Comparação entre dois dispositivos supraglóticos de vias aéreas na dor de garganta pós‐operatória em crianças: estudo controlado prospectivo randomizado: Comparação entre dispositivos supraglóticos de vias aéreas na dor de garganta

Background and objective: Sore throat is well recognized complaint after receiving general anesthesia. This study is conducted to compare the severity and frequency of postoperative sore throat in children undergoing elective surgery – following the use of Ambu laryngeal mask airway) or I‐gel® – who are able to self‐report postoperative sore throat. Method: Seventy children, 6 to 16 years‐old, undergoing elective surgery randomly allocated to either Ambu laryngeal mask (Ambu Group) or I‐gel® (I‐gel Group).

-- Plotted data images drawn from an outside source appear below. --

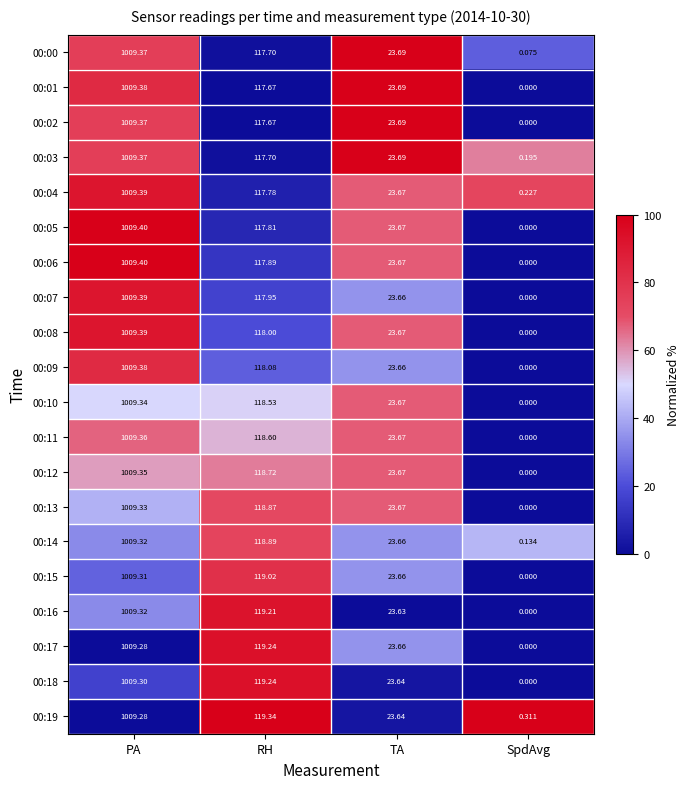

At which category is the sum across all series the highest?

PA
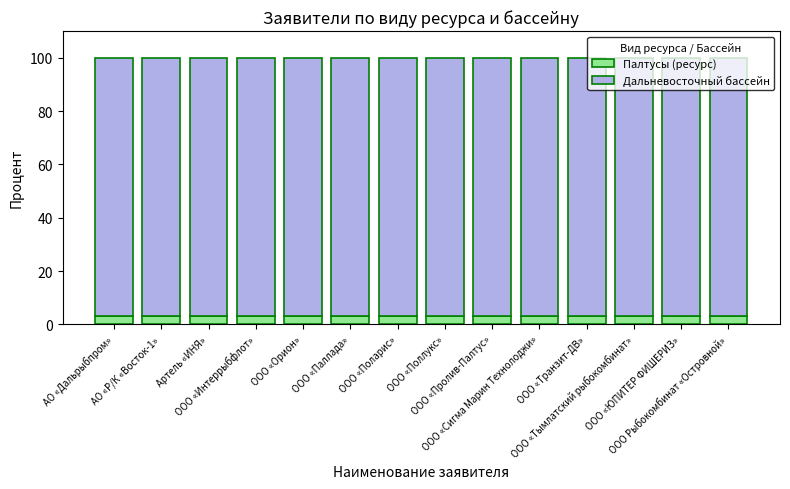

What is the highest value of the Палтусы (ресурс) series?

3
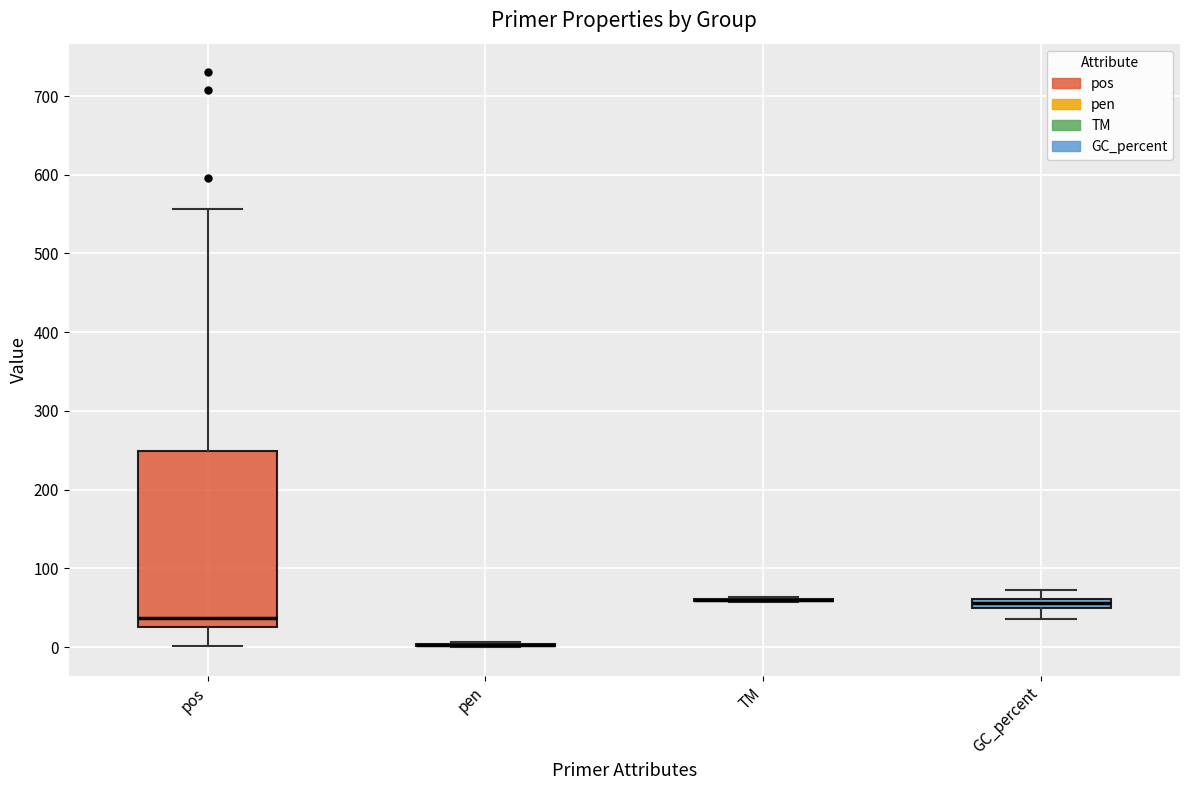

Which box is the tallest, from its lower edge to its upper edge?

pos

After the procedure, patients were interviewed in the recovery room immediately, after one hour, 6 and 24 hours postoperatively by an independent observer blinded to the device used intra‐operatively. Results: On arrival in the recovery room 17.1% (n = 6) of children of the Ambu Group complained of postoperative sore throat, against 5.7% in I‐gel Group (n = 2). After one hour, the results were similar. After 6 hours, postoperative sore throat was found in 8.6% (n = 3) of the children in Ambu group vs. 2.9% (n = 1) in I‐gel Group. After 24 hours, 2.9% (n = 1) of the kids in Ambu Group compared to none in I‐gel Group. There was no significant difference found in the incidence of postoperative sore throat in both devices on arrival (p = 0.28); after 1 hour (p = 0.28); after 6 hours (p = 0.30); and after 24 hours (p = 0.31). The duration of the insertion was shorter in Ambu Group and it was easier to insert the I‐gel® (p = 0.029). Oropharyngeal seal pressure of I‐gel® was higher than that of Ambu laryngeal mask (p = 0.001). Conclusion: The severity and frequency of postoperative sore throat in children is not statistically significant in the I‐gel Group compared to Ambu Group.